Ultimately, that dichotomy isn't real; just as with everything else, it’s the people at each pole who are noisiest. (The truly negative reviews of Sense8, for example, either call it social justice warrior nonsense or neocolonialist.) But for these shows, those polarized voices can tip the balance. Weird, risky, or less marketable shows are especially susceptible to political backlash because, for all the reasons above, they're not doing much for anybody's bottom line. That could be why inclusive shows like Sense8, The Get Down, Underground, Everything Sucks, and others have all recently been axed while other, worse shows linger on—and if not, it's certainly how it can look.

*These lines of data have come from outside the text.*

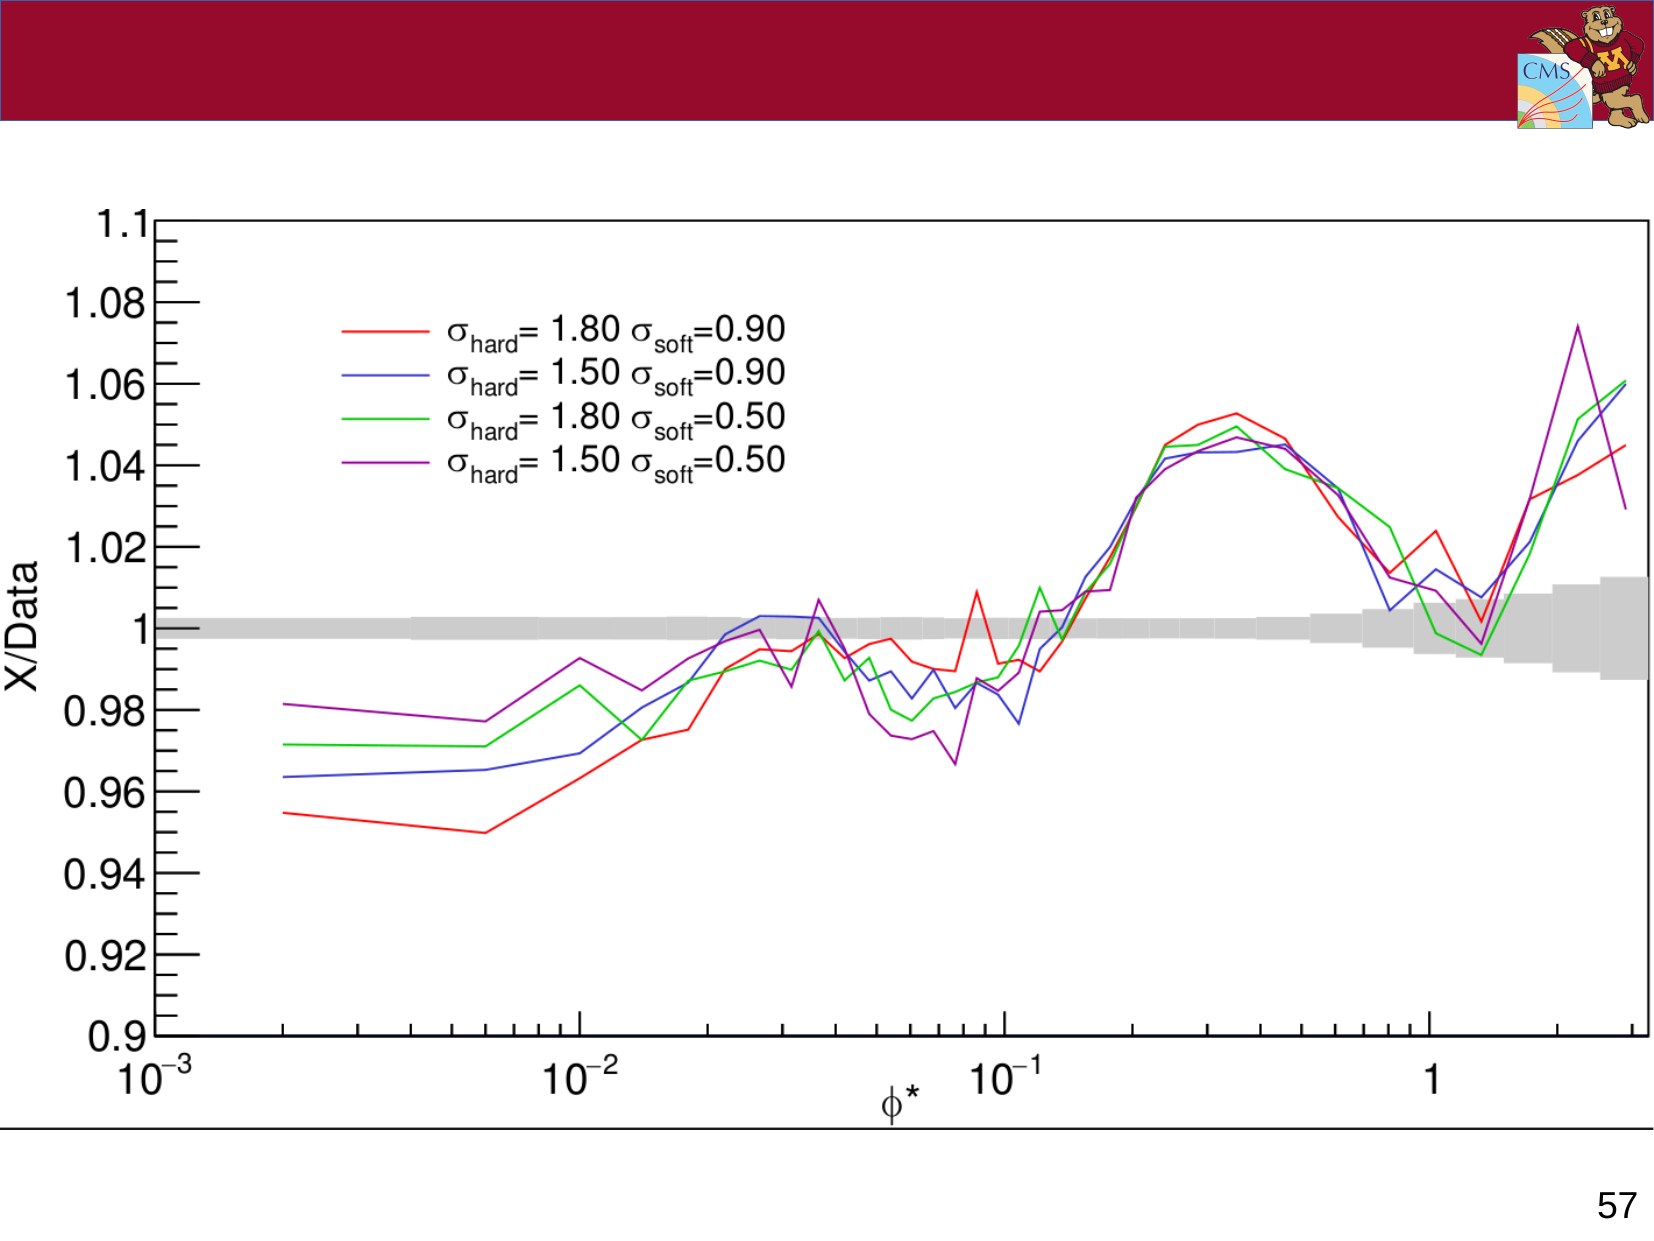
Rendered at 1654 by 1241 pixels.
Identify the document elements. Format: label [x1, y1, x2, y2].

picture [1515, 0, 1652, 135]
picture [0, 209, 1654, 1130]
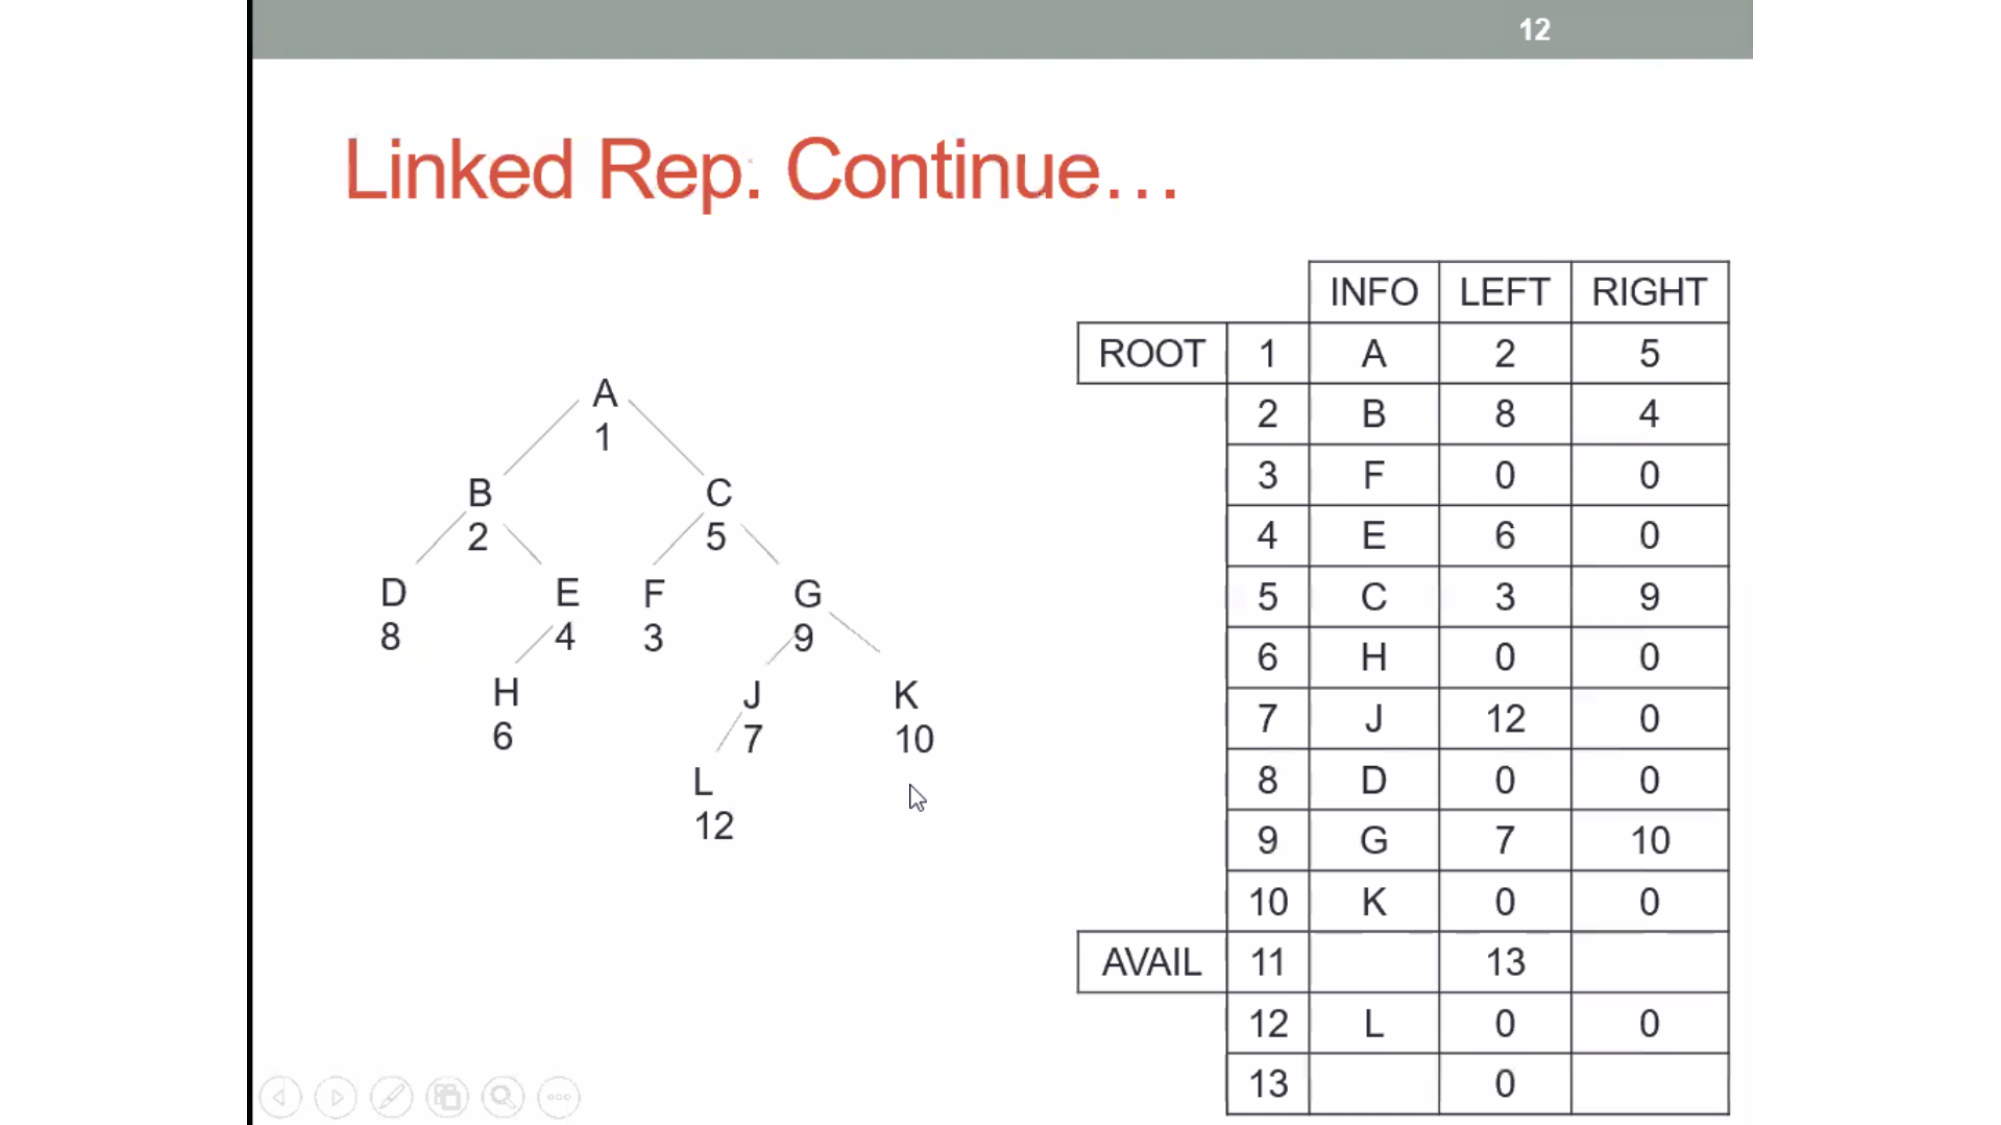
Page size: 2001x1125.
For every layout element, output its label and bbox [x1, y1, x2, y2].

picture [247, 0, 1753, 1125]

To look through the history of these weird and wonderful canceled shows is to see studios trying to nudge (or shove) the creators back towards the safe and profitable political center. Star Trek had to ditch its female first officer in order to air; William Shatner had to sabotage his shots to make sure the first on-screen interracial kiss didn't meet the same fate. Fox threatened not to pick up Firefly not because of that regrettable "cosmic hooker" stuff, but because its female first officer wasn't in love with the captain.

Ultimately, these shows are doomed because their lives mirror the lives of their characters. They're spunky, flawed rebels at the mercy of giant, profit-motivated conglomerates. These shows are objectively weird, sure, but they're also seen that way because they're ahead of their time. Or more often, moving at the speed of culture while the corporations that control them lag behind.

But the beautiful part—and this is what today is really about—is that they were made at all. That fans stuck with them and invested in them so heavily, and will continue to do so until networks and services someday realize they were wrong the whole time: those weird, expensive shows aren't about risk at all. They're about reward.